Fifty-seven Republicans broke ranks Wednesday to help Democrats pass a $463.5 billion fiscal 2007 spending bill to provide funding for more than a dozen Cabinet departments and scores of smaller agencies through the rest of the fiscal year.
House Republicans were clearly conflicted -- most did not like being shut out of the negotiations, some thought it spent too much money and others thought it spent too little.
Many did not want to be seen as opposing "must-pass" legislation providing benefits for veterans and active-duty military, education, job-training and local law-enforcement.
"When you're in the minority and you've got a $463 billion bill, you can criticize it both ways because it's a huge bill," said Agriculture Appropriations Subcommittee ranking member Jack Kingston, R-Ga.
"I think the bigger conflict is when you don't have a unified vote, and that's been our big problem" both for the Democrats' "Six for '06" agenda and on the massive spending bill, he said.
That spending bill funds the remaining federal programs that were not contained in the Defense and Homeland Security appropriations bills that passed last year. It extends last year's budgets for most programs, but makes targeted increases and cuts in a variety of accounts while remaining within the budget cap set last year.
The vote was 286-140, a relatively lopsided outcome with the Republican defections.

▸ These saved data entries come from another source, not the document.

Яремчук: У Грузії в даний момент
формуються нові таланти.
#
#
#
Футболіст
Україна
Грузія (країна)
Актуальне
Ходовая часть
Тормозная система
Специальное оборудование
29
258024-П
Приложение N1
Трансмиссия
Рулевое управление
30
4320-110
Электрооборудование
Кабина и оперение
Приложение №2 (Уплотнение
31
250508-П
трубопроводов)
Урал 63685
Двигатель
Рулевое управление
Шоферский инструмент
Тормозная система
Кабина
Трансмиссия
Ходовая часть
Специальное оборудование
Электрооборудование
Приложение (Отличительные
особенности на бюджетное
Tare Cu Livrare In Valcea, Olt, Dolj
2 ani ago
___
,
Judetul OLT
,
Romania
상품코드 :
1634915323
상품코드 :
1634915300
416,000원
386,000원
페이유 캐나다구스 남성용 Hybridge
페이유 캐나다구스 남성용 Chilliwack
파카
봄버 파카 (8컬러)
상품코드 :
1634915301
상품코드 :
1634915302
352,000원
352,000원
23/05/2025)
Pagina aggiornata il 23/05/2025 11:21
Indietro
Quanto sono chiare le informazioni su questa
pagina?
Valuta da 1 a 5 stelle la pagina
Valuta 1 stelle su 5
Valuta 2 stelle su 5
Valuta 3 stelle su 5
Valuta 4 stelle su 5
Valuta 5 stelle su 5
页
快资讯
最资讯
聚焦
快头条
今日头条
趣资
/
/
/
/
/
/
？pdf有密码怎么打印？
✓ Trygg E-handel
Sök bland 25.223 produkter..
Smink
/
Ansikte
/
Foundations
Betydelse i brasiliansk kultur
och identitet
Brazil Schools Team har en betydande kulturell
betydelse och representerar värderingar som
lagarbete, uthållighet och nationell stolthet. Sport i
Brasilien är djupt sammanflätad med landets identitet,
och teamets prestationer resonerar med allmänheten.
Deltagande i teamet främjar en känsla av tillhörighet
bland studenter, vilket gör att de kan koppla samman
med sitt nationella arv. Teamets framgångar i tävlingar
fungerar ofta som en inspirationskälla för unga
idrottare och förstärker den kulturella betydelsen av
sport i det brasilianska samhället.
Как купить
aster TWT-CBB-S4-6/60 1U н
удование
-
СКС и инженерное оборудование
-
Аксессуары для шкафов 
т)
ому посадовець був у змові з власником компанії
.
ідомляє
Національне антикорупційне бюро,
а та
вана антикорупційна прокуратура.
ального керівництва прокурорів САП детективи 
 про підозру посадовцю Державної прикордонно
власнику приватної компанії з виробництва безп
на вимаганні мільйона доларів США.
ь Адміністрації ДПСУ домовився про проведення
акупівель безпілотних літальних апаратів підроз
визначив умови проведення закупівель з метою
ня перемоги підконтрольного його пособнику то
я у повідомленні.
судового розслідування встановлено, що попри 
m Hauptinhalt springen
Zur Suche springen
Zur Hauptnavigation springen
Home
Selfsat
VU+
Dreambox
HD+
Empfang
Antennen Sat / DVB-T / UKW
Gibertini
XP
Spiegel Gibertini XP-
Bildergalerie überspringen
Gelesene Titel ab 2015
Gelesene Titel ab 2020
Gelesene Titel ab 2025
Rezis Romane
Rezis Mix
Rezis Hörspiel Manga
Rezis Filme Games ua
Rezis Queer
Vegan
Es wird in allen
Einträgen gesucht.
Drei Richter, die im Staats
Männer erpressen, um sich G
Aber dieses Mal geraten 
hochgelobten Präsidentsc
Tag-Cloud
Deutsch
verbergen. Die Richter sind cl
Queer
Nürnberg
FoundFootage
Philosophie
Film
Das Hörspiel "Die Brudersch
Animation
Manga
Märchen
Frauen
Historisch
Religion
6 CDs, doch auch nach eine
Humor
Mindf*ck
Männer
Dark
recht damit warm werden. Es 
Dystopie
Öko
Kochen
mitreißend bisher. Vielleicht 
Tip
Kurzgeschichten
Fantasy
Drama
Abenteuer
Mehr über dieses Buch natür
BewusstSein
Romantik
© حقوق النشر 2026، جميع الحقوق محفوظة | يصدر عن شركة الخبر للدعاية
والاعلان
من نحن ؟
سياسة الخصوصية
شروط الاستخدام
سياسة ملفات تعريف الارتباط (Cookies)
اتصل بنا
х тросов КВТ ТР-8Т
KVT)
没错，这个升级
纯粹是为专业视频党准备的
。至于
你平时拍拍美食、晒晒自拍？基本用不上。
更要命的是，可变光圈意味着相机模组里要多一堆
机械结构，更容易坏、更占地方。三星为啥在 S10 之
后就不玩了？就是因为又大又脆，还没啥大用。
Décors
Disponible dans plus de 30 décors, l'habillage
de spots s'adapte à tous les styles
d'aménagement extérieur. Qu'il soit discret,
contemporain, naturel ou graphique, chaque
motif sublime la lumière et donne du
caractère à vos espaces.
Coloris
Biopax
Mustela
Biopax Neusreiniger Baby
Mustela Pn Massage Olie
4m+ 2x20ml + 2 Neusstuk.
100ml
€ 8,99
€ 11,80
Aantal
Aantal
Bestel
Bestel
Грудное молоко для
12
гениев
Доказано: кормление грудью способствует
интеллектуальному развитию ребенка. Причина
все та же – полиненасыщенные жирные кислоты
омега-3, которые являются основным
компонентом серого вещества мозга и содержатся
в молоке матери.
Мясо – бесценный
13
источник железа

The bill now moves to the Senate, where Democratic leaders have a tougher task in obtaining the necessary 60 votes to cut off debate and pass the bill. The clock is ticking, as the current continuing resolution expires Feb. 15.
Despite lobbying from House Republican leaders and Appropriations ranking member Jerry Lewis, R-Calif., a surprising number of rank-and-file GOP lawmakers crossed party lines to vote for the package.
Even a handful of Republican members of the Appropriations Committee voted "yes," including Labor-Health and Human Services Appropriations Subcommittee ranking member James Walsh, R-N.Y.
Some Republicans who had criticized the measure for not funding their priorities wound up supporting it. Rep. Thelma Drake, R-Va., who complained that Democrats were funding base realignment and closure accounts at $3 billion below the White House request, voted for it. So did Rep. Doc Hastings, R-Wash., who complained it did not extend a program providing funds for rural school districts affected by declining timber sales.
Appropriations member Mike Simpson, R-Idaho, bucked Lewis in voting for the bill and GOP leaders as well by becoming the sole Republican to support the Democrats' rule for floor debate.
"There's some things in this I don't like, but it's hard for me to complain about it because we left them with such a pile of shit from the end of the last session," Simpson said. "Republicans were in charge in the House and Senate and we didn't do our job."
Lewis and GOP leaders did hold the party together -- mostly -- on a procedural vote that would have shifted nearly $600 million from projects funded in previous years, such as the now-infamous Iowa "indoor rainforest," to military housing, drug enforcement and deficit reduction.
That motion to recommit failed on a near party-line vote with Rep. Heather Wilson of New Mexico the sole GOP defector. The motion would have redirected funds in part from some Energy Department projects in her state.
Two Democrats voted against the underlying bill. Rep. Dennis Kucinich of Ohio opposed it because it contains $6 billion for nuclear weapons research. He has voted against every Energy and Water spending bill since 2002.
Rep. Paul Kanjorski of Pennsylvania voted 'no' because there was not enough time to review funding cuts in the bill, his office said.